(TEXT UNDER STUDY begins)
Today is Day 19 of the Art Apple A Day Retrospective – for information on the project click here.
Day Nineteen – October 19, 2010
Looking back 10 years ago today…
I had just spent almost two weeks with my family in Maine and it was time to travel back to Colorado. I remember drawing this on the airplane because I was very self conscious about doing so. I now love painting and drawing where people can watch, participate, and ask questions but back then I had really lost my confidence. I didn’t have the luxury of creating in private, I needed to get an apple done and Sandy had requested a pink apple back on October 3rd so it was on my mind. I have created most of my apples for A.S. but there were a couple of years I did some under the idea of expanding them to be for “Apples For A Cure” to share my “Art For Good” philosophy with more people. Since that time I’ve gone back to the roots of my apples but I’m so glad I created this one for Sandy and to honor all women who have battled breast cancer.
To see my original nineteenth post ~ Pink Apple for Breast Cancer ~ from 10 years ago click here or on the image above.
(TEXT UNDER STUDY ends)
(DATA SUPPLIED begins)
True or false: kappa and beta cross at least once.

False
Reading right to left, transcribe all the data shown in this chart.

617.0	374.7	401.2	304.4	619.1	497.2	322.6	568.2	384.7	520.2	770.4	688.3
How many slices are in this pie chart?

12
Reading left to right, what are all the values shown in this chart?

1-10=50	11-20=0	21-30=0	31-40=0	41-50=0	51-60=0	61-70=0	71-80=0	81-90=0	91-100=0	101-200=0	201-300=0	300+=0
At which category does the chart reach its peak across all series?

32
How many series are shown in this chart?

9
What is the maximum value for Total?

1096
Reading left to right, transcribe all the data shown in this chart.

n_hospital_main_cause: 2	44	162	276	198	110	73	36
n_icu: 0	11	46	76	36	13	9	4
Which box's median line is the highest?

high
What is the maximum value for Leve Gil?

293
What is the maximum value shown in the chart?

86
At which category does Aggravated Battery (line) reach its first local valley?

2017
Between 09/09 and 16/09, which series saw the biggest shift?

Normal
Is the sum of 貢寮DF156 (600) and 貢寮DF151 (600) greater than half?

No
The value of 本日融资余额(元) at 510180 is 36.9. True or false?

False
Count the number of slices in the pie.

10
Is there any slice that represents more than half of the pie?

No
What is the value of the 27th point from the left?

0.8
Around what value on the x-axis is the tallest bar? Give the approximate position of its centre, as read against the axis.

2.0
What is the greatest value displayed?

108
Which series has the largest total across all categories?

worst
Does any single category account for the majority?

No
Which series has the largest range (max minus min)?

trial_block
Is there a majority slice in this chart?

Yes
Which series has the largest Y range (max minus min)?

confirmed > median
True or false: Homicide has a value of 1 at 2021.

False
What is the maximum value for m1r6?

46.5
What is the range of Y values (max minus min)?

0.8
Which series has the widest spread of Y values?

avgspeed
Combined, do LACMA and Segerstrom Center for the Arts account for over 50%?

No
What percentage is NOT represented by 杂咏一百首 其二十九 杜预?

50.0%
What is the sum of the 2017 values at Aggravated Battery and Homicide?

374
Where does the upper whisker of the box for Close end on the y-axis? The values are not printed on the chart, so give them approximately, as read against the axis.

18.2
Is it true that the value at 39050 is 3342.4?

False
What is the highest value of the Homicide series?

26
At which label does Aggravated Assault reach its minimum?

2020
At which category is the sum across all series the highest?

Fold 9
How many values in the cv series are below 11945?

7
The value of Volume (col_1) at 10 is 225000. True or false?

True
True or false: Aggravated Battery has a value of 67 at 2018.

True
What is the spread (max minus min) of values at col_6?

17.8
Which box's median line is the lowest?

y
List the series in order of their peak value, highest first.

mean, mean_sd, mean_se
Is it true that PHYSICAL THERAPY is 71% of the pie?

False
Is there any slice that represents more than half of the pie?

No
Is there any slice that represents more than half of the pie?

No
(DATA SUPPLIED ends)
According to the Day Nineteen retrospective post, who had asked for a pink apple back on October 3rd?

Sandy